The Globe And Mail (Canada)

By SIMON DENYER
Reuters News Agency
Tuesday, March 26, 2002 

KABUL -- Their standards flying in the wind, thousands
of Afghan tribesmen screamed defiance from the peak of
Takht-e-Shah as British soldiers below fired shell
after shell at them.

"The enemy muster in great force and have 16 standards
flying," British witness Howard Hensman wrote on Dec.
12, 1879.

They "are of quite a different standard to those we
have hitherto had to deal with. They stood up boldly
to their flags, and waved their rifles and knives in
derision at each shot."

Today, many of the British troops who died in the
storming of Takht-e-Shah are buried in the quiet,
walled Sherpur cemetery in Kabul, in sight of the hill
where they fell.

After crushing the Afghan resistance, avenging the
massacre of a British expedition three months before
and putting a friendly king on the throne, General Sir
Frederick Roberts did not stay long in Afghanistan. He
left in 1881.

★ ★ ★ ★

* _What to do_
(1) According to the article on the Takht-e-Shah battle, in what year did General Sir Frederick Roberts leave Afghanistan?
(2) Continue the article on the British fight at Takht-e-Shah, starting after its last sentence.
The lines after this article have nothing to do with it.

* _Records provided_
★ ★ ★ ★

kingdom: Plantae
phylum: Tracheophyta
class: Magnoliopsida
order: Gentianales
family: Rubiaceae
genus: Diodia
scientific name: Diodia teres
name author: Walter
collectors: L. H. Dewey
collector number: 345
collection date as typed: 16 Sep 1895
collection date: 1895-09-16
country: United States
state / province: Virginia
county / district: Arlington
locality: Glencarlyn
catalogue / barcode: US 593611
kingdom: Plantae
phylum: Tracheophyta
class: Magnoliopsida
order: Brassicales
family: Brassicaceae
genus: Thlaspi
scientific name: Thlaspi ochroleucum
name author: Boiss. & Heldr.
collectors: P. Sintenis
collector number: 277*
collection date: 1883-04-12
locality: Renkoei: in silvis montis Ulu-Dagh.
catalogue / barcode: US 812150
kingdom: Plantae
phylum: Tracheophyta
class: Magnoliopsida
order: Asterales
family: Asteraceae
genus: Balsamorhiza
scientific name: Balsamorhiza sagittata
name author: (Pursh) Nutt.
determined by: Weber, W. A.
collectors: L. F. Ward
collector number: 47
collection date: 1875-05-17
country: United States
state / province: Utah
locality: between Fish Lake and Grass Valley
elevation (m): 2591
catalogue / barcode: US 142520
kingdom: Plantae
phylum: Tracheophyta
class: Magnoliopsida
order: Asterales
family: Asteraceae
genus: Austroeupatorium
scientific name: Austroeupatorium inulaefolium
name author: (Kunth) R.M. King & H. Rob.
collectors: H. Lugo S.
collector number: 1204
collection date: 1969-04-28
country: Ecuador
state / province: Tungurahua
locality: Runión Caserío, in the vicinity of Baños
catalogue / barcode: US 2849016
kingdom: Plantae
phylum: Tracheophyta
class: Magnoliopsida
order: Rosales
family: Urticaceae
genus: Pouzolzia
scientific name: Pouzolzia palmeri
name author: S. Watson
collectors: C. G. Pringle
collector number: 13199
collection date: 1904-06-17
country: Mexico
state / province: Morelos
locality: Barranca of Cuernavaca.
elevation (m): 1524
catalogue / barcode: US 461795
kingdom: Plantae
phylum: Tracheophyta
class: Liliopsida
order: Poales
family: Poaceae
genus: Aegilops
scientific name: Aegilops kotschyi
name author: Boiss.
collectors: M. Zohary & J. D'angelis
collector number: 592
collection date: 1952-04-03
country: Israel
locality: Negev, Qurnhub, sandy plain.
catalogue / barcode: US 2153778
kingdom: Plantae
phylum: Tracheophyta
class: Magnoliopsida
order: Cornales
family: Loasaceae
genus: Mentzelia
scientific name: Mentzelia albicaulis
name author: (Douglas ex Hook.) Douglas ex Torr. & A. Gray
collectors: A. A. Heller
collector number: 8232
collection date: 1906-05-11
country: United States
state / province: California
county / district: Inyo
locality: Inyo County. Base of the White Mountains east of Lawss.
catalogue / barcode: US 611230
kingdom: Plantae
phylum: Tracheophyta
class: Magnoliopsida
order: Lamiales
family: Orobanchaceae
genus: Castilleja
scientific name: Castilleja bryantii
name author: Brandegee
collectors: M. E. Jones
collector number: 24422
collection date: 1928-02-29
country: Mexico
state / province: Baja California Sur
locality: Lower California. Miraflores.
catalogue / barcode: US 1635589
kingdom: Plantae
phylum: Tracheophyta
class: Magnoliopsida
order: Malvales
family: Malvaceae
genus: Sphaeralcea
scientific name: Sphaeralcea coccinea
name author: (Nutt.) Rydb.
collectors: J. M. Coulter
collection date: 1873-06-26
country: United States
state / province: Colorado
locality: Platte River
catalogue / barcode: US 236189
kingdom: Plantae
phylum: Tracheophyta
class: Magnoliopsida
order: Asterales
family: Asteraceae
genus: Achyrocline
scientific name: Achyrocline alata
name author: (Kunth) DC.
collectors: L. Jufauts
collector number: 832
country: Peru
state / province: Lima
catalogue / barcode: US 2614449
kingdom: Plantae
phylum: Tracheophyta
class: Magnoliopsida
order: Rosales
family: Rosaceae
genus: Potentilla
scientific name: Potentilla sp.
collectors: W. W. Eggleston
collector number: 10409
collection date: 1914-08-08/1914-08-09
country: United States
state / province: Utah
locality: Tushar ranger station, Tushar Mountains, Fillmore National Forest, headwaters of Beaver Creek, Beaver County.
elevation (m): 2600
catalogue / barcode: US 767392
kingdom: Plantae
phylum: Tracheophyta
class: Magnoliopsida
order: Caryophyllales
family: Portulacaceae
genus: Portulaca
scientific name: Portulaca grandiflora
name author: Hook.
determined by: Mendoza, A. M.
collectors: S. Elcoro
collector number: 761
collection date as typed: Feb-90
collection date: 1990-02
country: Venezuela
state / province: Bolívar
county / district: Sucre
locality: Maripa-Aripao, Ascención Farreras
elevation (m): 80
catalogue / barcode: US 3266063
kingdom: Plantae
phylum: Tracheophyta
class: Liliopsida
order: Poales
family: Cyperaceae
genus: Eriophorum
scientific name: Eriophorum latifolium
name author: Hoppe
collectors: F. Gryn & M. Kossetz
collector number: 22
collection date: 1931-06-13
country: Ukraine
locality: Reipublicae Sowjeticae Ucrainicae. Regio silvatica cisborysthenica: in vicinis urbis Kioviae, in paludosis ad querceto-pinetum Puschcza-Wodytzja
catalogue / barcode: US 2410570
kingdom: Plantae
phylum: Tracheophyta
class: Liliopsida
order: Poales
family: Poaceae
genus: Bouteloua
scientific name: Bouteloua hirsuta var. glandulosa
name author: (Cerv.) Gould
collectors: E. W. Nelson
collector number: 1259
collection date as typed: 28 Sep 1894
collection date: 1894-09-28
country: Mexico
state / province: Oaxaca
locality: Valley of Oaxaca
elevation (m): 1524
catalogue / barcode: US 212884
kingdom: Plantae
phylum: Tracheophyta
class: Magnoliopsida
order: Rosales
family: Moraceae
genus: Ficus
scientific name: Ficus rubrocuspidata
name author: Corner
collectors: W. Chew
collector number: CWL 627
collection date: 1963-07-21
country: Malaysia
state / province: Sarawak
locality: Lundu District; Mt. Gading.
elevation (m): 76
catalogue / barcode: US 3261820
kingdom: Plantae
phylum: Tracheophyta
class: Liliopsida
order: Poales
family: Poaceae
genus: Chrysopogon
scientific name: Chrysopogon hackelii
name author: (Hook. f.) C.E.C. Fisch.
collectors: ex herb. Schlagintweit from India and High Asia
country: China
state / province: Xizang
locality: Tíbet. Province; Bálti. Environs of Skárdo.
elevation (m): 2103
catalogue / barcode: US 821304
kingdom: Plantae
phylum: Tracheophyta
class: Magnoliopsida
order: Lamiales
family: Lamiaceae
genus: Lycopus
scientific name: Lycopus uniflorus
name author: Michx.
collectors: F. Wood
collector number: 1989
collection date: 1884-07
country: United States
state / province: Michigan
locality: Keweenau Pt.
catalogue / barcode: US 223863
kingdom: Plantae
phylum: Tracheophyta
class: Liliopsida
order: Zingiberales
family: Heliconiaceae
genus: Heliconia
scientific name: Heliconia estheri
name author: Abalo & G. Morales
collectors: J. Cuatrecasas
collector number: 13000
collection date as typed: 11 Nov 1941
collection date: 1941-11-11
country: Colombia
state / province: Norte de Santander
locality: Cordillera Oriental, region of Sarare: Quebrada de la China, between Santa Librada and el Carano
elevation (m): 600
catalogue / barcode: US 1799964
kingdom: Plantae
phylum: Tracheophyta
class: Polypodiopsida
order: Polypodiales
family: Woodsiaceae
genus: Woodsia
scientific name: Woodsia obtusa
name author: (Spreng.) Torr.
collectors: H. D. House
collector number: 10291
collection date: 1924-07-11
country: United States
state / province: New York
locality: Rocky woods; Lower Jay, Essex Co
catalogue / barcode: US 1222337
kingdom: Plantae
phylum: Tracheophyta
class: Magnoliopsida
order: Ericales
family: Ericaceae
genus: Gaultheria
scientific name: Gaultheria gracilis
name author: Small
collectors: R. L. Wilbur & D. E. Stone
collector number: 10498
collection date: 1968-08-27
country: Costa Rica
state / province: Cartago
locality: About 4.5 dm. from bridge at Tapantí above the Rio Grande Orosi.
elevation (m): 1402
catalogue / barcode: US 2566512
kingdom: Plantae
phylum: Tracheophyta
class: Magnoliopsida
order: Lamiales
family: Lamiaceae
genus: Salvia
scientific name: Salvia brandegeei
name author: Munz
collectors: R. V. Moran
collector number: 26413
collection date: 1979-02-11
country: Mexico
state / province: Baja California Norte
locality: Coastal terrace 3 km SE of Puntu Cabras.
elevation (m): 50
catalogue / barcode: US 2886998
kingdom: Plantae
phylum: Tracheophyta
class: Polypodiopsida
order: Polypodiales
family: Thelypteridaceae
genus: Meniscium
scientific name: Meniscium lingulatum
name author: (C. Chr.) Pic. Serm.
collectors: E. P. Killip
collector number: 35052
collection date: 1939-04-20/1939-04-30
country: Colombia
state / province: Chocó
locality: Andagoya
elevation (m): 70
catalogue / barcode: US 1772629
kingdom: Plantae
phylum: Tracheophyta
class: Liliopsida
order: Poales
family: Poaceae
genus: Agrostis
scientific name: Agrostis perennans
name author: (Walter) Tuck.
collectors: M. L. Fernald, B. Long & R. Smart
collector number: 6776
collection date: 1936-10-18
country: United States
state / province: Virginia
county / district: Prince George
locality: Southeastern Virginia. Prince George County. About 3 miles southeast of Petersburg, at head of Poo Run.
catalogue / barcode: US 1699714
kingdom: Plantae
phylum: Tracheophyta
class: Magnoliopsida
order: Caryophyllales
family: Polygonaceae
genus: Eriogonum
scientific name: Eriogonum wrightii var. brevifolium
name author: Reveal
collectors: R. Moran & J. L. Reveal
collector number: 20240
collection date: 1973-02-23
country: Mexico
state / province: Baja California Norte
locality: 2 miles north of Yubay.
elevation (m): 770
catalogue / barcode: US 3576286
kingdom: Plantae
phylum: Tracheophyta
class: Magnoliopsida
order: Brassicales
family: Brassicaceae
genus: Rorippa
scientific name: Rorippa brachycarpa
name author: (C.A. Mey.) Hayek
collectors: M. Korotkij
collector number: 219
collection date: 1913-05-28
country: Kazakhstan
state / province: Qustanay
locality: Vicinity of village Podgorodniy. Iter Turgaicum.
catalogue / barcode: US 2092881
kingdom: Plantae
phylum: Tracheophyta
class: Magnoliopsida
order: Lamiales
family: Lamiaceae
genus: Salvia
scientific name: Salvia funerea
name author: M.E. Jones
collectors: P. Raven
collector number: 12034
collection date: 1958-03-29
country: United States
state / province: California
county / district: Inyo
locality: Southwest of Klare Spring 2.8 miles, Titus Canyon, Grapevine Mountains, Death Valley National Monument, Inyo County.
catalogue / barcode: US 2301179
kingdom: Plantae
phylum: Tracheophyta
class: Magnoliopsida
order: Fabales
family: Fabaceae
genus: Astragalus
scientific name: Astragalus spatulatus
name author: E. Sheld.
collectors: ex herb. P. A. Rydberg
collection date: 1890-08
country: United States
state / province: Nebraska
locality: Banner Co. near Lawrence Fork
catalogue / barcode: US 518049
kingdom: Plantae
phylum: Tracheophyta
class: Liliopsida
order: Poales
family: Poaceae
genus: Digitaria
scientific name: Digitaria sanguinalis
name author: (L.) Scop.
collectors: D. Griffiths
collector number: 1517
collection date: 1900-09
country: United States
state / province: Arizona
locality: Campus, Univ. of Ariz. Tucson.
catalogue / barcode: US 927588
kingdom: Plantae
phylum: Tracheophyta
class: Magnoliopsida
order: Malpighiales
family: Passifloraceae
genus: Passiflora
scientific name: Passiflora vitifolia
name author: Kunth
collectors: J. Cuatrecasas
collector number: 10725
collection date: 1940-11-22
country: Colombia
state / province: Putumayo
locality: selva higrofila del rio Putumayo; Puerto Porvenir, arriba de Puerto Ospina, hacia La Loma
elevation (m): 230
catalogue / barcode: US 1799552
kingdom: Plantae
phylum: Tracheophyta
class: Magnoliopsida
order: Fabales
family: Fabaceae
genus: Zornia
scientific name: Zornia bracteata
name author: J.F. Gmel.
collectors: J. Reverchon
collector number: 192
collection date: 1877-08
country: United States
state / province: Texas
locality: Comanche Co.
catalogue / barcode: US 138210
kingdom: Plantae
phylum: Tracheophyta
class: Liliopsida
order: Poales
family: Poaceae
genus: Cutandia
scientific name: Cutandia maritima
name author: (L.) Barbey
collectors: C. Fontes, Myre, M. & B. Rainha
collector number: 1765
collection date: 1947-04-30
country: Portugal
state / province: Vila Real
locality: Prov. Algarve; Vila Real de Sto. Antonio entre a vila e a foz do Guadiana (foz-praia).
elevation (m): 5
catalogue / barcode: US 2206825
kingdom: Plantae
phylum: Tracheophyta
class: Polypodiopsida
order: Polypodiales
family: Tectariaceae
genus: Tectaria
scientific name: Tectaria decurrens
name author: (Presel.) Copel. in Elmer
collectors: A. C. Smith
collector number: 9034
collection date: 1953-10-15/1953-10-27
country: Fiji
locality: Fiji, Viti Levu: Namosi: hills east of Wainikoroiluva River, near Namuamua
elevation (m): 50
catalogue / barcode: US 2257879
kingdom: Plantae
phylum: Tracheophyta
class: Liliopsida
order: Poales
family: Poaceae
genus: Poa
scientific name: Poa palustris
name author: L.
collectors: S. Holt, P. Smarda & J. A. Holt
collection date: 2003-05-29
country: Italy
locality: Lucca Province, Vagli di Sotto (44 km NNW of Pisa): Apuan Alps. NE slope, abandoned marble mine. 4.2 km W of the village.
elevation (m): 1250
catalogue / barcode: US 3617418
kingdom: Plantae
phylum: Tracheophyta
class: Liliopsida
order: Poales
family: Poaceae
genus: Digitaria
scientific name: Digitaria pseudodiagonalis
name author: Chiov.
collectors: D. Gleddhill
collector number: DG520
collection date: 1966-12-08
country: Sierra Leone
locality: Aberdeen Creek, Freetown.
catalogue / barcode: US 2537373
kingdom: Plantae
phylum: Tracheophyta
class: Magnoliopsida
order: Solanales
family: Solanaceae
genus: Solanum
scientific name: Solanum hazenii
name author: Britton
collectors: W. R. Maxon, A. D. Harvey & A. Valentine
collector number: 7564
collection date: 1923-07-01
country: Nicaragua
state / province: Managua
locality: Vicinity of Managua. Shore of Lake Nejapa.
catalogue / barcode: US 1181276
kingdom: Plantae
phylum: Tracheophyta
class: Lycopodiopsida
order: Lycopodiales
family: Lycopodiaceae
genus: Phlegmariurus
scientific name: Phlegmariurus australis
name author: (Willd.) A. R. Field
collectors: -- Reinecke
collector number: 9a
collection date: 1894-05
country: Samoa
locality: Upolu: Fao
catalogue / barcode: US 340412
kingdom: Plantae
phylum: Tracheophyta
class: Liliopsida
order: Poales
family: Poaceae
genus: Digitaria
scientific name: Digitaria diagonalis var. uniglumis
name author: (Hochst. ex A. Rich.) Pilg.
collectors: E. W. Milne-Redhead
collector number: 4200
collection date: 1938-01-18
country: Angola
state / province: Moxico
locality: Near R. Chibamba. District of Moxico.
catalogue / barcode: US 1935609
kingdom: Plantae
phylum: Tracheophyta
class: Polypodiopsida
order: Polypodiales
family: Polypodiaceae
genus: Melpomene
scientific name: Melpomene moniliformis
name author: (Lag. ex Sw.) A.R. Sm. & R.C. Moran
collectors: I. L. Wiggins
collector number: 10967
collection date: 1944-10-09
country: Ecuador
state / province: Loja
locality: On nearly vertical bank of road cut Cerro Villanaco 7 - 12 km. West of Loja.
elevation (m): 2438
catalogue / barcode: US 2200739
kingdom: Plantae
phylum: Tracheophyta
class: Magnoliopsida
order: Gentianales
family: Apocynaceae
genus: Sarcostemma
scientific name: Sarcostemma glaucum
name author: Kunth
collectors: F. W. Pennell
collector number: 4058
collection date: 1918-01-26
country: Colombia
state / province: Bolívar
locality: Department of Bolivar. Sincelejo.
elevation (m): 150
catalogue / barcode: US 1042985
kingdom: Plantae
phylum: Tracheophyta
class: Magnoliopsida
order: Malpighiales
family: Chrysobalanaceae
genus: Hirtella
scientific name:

★ ★ ★ ★

* _Exercise answers_
(1) He left in 1881.

(2)
Now, for the first time in 120 years, British troops
are back in Kabul, this time as an ally to the interim
administration, heading an international force of
peacekeepers.

The British Army has helped to tidy up and restore the
cemetery at Sherpur and rebuild a wall struck by
mortar fire in the 1990s at the height of fighting
between rival Afghan warlords, which turned whole
swaths of Kabul into a wasteland.

British soldiers paid tribute last month to their
fallen comrades, playing The Last Post and saying
prayers at a private ceremony in the cemetery.

For Lieutenant-Colonel Neal Peckham of the
International Security Assistance Force, it was a
poignant moment.

Twenty-nine of the men who died in the storming of
Takht-e-Shah were from the 67th Foot (South
Hampshire), a predecessor of his own Princess of
Wales' Royal Regiment.

In a country ravaged by 23 years of war and just
emerging from harsh Taliban rule, it is perhaps ironic
that their gravestones should have been destroyed not
by man but by weather.

There are 158 British soldiers buried in the cemetery,
but a severe frost in 1978 broke most of their
headstones.

Today, a small memorial in the southern wall, recently
repainted and restored by British troops, preserves
the fragments of the 10 gravestones that have survived
the ravages of time.

Among them, many of the 29 casualties from the 67th
Foot are remembered on a single jagged tablet.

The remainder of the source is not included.